Made in Manhattan
“I don’t think she wants Cain to change who he is as a person,” Violet said, instinctively defending Edith. She snagged a butter cookie off the china plate and took a bite. “She just wants to tweak the packaging.”
“Hmm. How does Cain feel about that?”
Violet grunted indelicately as she popped the rest of the cookie into her mouth. “About what you’d expect from someone whose idea of formalwear is denim without holes in the knees.”
“Ah. So an uphill battle.”
“You have no idea.” Violet dusted the crumbs off her fingers. “Clothes shopping wasn’t as bad as I expected. But then on Friday I took him to the Frick Collection, trying to teach him that in Edith’s world, the appreciation of art is nearly as respected as the art itself.”
“If not more so,” Ashley said with a grin.
“Right! You get it. Cain, not so much. He refused to even practice that appreciative but noncommittal murmur we’ve all been taught to perfect when asked our opinion of a sculpture that looks just like every other sculpture in the room.”
Ashley demonstrated the exact noise, a low, almost throaty sound of approval and enthusiasm, as though too moved and contemplative to actually speak to the nuances of the art piece.
Violet laughed. “If only you were my pupil.”
To say that Cain had been a poor student at the museum would have been an understatement. She supposed she should be happy he’d agreed to meet her at all, but he’d lasted all of thirty minutes before declaring he had better things to do with his Friday afternoon than look at “old crap.”
She hadn’t bothered texting him yesterday. She figured they could both use a break before more “training” tomorrow.
“It’s early days yet,” Ashley reassured her. “If anyone can turn him into the perfect Manhattan robot, it’s you.”
Violet looked quickly down at her tea to hide her discomfort at the assessment.
“Oh damn,” Ashley said, setting her saucer on the table with a clatter, startling Coco in the process. “I did not mean that like it sounded. It was intended as a compliment, I swear,” Ashley said, looking distraught.
“I know.” Violet reassured her with a smile. Ashley didn’t seem to notice that the smile was forced. Nobody ever noticed, not her best friend, not Keith, not even Edith. “You’re not wrong. I mean, look at my home.”
“It’s beautiful,” Ashley said, looking around at the ornate decor. “You know I love it here. It’s like stepping back in time.”
Her friend meant that as a compliment too, Violet knew, but it rubbed at a nerve, newly exposed. She’d never given much thought to the style of her home before; it was simply where she’d lived ever since her parents had died. And even before then, she’d spent a fair amount of time there visiting her grandmother. The three-bedroom unit was beautiful in a classic kind of way.

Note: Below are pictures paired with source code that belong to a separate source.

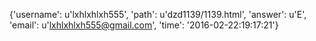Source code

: {'username': u'lxhlxhlxh555', 'path': u'dzd1139/1139.html', 'answer': u'E', 'email': u'lxhlxhlxh555@gmail.com', 'time': '2016-02-22:19:17:21'}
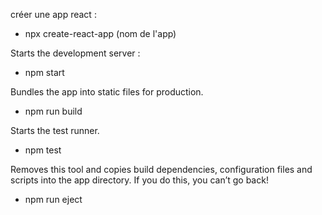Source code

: créer une app react :
- npx create-react-app (nom de l'app)

Starts the development server :
- npm start
    
Bundles the app into static files for production.
- npm run build

Starts the test runner.
- npm test

Removes this tool and copies build dependencies, configuration files and scripts into the app directory. If you do this, you can’t go back!
- npm run eject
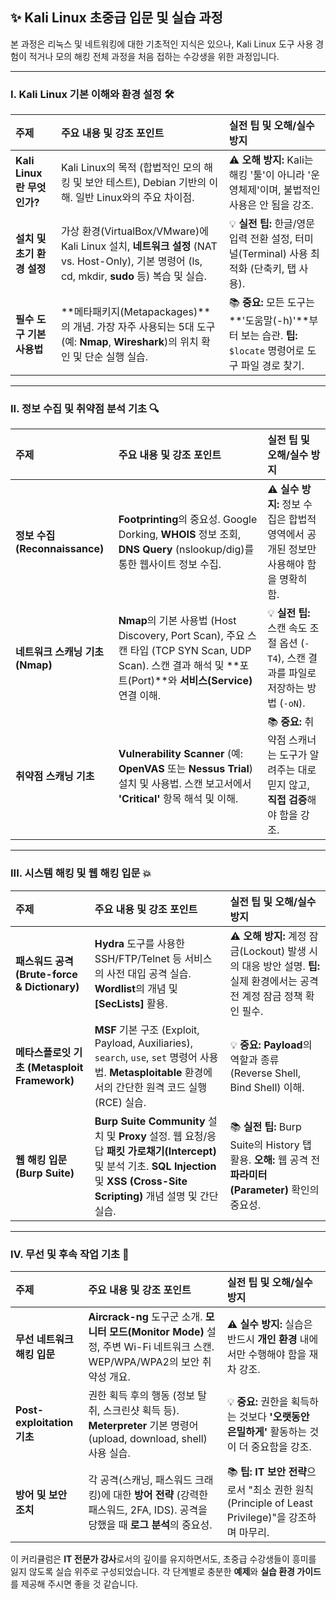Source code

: 
## ✨ Kali Linux 초중급 입문 및 실습 과정

본 과정은 리눅스 및 네트워킹에 대한 기초적인 지식은 있으나, Kali Linux 도구 사용 경험이 적거나 모의 해킹 전체 과정을 처음 접하는 수강생을 위한 과정입니다.

---

### I. Kali Linux 기본 이해와 환경 설정 🛠️

| 주제 | 주요 내용 및 강조 포인트 | 실전 팁 및 오해/실수 방지 |
| :--- | :--- | :--- |
| **Kali Linux란 무엇인가?** | Kali Linux의 목적 (합법적인 모의 해킹 및 보안 테스트), Debian 기반의 이해. 일반 Linux와의 주요 차이점. | ⚠️ **오해 방지:** Kali는 해킹 '툴'이 아니라 '운영체제'이며, 불법적인 사용은 안 됨을 강조. |
| **설치 및 초기 환경 설정** | 가상 환경(VirtualBox/VMware)에 Kali Linux 설치, **네트워크 설정** (NAT vs. Host-Only), 기본 명령어 (ls, cd, mkdir, **sudo** 등) 복습 및 실습. | 💡 **실전 팁:** 한글/영문 입력 전환 설정, 터미널(Terminal) 사용 최적화 (단축키, 탭 사용). |
| **필수 도구 기본 사용법** | **메타패키지(Metapackages)**의 개념. 가장 자주 사용되는 5대 도구 (예: **Nmap**, **Wireshark**)의 위치 확인 및 단순 실행 실습. | 📚 **중요:** 모든 도구는 **'도움말(-h)'**부터 보는 습관. **팁:** `$locate` 명령어로 도구 파일 경로 찾기. |

---

### II. 정보 수집 및 취약점 분석 기초 🔍

| 주제 | 주요 내용 및 강조 포인트 | 실전 팁 및 오해/실수 방지 |
| :--- | :--- | :--- |
| **정보 수집 (Reconnaissance)** | **Footprinting**의 중요성. Google Dorking, **WHOIS** 정보 조회, **DNS Query** (nslookup/dig)를 통한 웹사이트 정보 수집. | ⚠️ **실수 방지:** 정보 수집은 합법적 영역에서 공개된 정보만 사용해야 함을 명확히 함. |
| **네트워크 스캐닝 기초 (Nmap)** | **Nmap**의 기본 사용법 (Host Discovery, Port Scan), 주요 스캔 타입 (TCP SYN Scan, UDP Scan). 스캔 결과 해석 및 **포트(Port)**와 **서비스(Service)** 연결 이해. | 💡 **실전 팁:** 스캔 속도 조절 옵션 (`-T4`), 스캔 결과를 파일로 저장하는 방법 (`-oN`). |
| **취약점 스캐닝 기초** | **Vulnerability Scanner** (예: **OpenVAS** 또는 **Nessus Trial**) 설치 및 사용법. 스캔 보고서에서 **'Critical'** 항목 해석 및 이해. | 📚 **중요:** 취약점 스캐너는 도구가 알려주는 대로 믿지 않고, **직접 검증**해야 함을 강조. |

---

### III. 시스템 해킹 및 웹 해킹 입문 💥

| 주제 | 주요 내용 및 강조 포인트 | 실전 팁 및 오해/실수 방지 |
| :--- | :--- | :--- |
| **패스워드 공격 (Brute-force & Dictionary)** | **Hydra** 도구를 사용한 SSH/FTP/Telnet 등 서비스의 사전 대입 공격 실습. **Wordlist**의 개념 및 **[SecLists]** 활용. | ⚠️ **오해 방지:** 계정 잠금(Lockout) 발생 시의 대응 방안 설명. **팁:** 실제 환경에서는 공격 전 계정 잠금 정책 확인 필수. |
| **메타스플로잇 기초 (Metasploit Framework)** | **MSF** 기본 구조 (Exploit, Payload, Auxiliaries), `search`, `use`, `set` 명령어 사용법. **Metasploitable** 환경에서의 간단한 원격 코드 실행(RCE) 실습. | 💡 **중요:** **Payload**의 역할과 종류 (Reverse Shell, Bind Shell) 이해. |
| **웹 해킹 입문 (Burp Suite)** | **Burp Suite Community** 설치 및 **Proxy** 설정. 웹 요청/응답 **패킷 가로채기(Intercept)** 및 분석 기초. **SQL Injection** 및 **XSS (Cross-Site Scripting)** 개념 설명 및 간단 실습. | 📚 **실전 팁:** Burp Suite의 History 탭 활용. **오해:** 웹 공격 전 **파라미터(Parameter)** 확인의 중요성. |

---

### IV. 무선 및 후속 작업 기초 📡

| 주제 | 주요 내용 및 강조 포인트 | 실전 팁 및 오해/실수 방지 |
| :--- | :--- | :--- |
| **무선 네트워크 해킹 입문** | **Aircrack-ng** 도구군 소개. **모니터 모드(Monitor Mode)** 설정, 주변 Wi-Fi 네트워크 스캔. WEP/WPA/WPA2의 보안 취약성 개요. | ⚠️ **실수 방지:** 실습은 반드시 **개인 환경** 내에서만 수행해야 함을 재차 강조. |
| **Post-exploitation 기초** | 권한 획득 후의 행동 (정보 탈취, 스크린샷 획득 등). **Meterpreter** 기본 명령어 (upload, download, shell) 사용 실습. | 💡 **중요:** 권한을 획득하는 것보다 **'오랫동안 은밀하게'** 활동하는 것이 더 중요함을 강조. |
| **방어 및 보안 조치** | 각 공격(스캐닝, 패스워드 크래킹)에 대한 **방어 전략** (강력한 패스워드, 2FA, IDS). 공격을 당했을 때 **로그 분석**의 중요성. | 📚 **팁:** **IT 보안 전략**으로서 "최소 권한 원칙(Principle of Least Privilege)"을 강조하며 마무리. |

이 커리큘럼은 **IT 전문가 강사**로서의 깊이를 유지하면서도, 초중급 수강생들이 흥미를 잃지 않도록 실습 위주로 구성되었습니다. 각 단계별로 충분한 **예제**와 **실습 환경 가이드**를 제공해 주시면 좋을 것 같습니다.
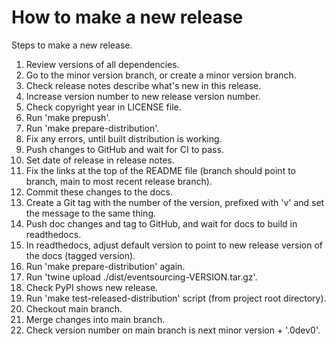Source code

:# How to make a new release

Steps to make a new release.

1. Review versions of all dependencies.
2. Go to the minor version branch, or create a minor version branch.
3. Check release notes describe what's new in this release.
4. Increase version number to new release version number.
5. Check copyright year in LICENSE file.
6. Run 'make prepush'.
7. Run 'make prepare-distribution'.
8. Fix any errors, until built distribution is working.
9. Push changes to GitHub and wait for CI to pass.
10. Set date of release in release notes.
11. Fix the links at the top of the README file (branch should point to branch, main to most recent release branch).
12. Commit these changes to the docs.
13. Create a Git tag with the number of the version, prefixed with 'v' and set the message to the same thing.
14. Push doc changes and tag to GitHub, and wait for docs to build in readthedocs.
15. In readthedocs, adjust default version to point to new release version of the docs (tagged version).
16. Run 'make prepare-distribution' again.
17. Run 'twine upload ./dist/eventsourcing-VERSION.tar.gz'.
18. Check PyPI shows new release.
19. Run 'make test-released-distribution' script (from project root directory).
20. Checkout main branch.
21. Merge changes into main branch.
22. Check version number on main branch is next minor version + '.0dev0'.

The type of building with the original elevator and marble floors that had been installed a century earlier, the facade updated only as much as safety necessitated.
As an honor to the building and her grandmother, Violet had left the apartment alone, save for upgrading appliances and getting air-conditioning installed to better endure the stifling summer months in the city. But the furniture, the wallpaper, the artwork, even the dishes had stayed the same.
Most of the time, Violet loved living in an homage to another time, another generation. But increasingly lately she felt like she was the one living in a museum, and the people around her were the ones making noncommittal sounds of approval toward her, like she was aesthetically lovely but not all that interesting in her own right.
The apartment no longer felt old-fashioned; she just saw old. It didn’t feel so much elegant and timeless, as… stuck. And the more she dwelled on it, the more she knew the apartment was merely a representation of Violet herself.
Tired. Dated. Boring…
She shoved the thoughts aside, the way she always did.
“I’m already sort of regretting agreeing to Edith’s plan,” Violet admitted to her best friend. “I pride myself in being able to do anything Edith asks of me without question, but I’ve never met anyone like him.”
“How so?”
“He’s…” Violet blew on her tea, trying to find the words to describe Cain. “Angry. That was my first thought when I met him: he’s got a lot of anger coming off him. At Adam, and Edith, at the whole situation.”
“Can you blame him? He’s got to feel a little bit robbed, looking at what his childhood could have been if his biological father hadn’t been such an ass.”
“True. But it’s being handed to him now,” Violet said.
“With some pretty annoying caveats,” Ashley added gently. “It would be a tough pill for anyone to swallow.”
“I suppose,” Violet admitted. “Still doesn’t explain why the guy can barely be bothered to put on pants.”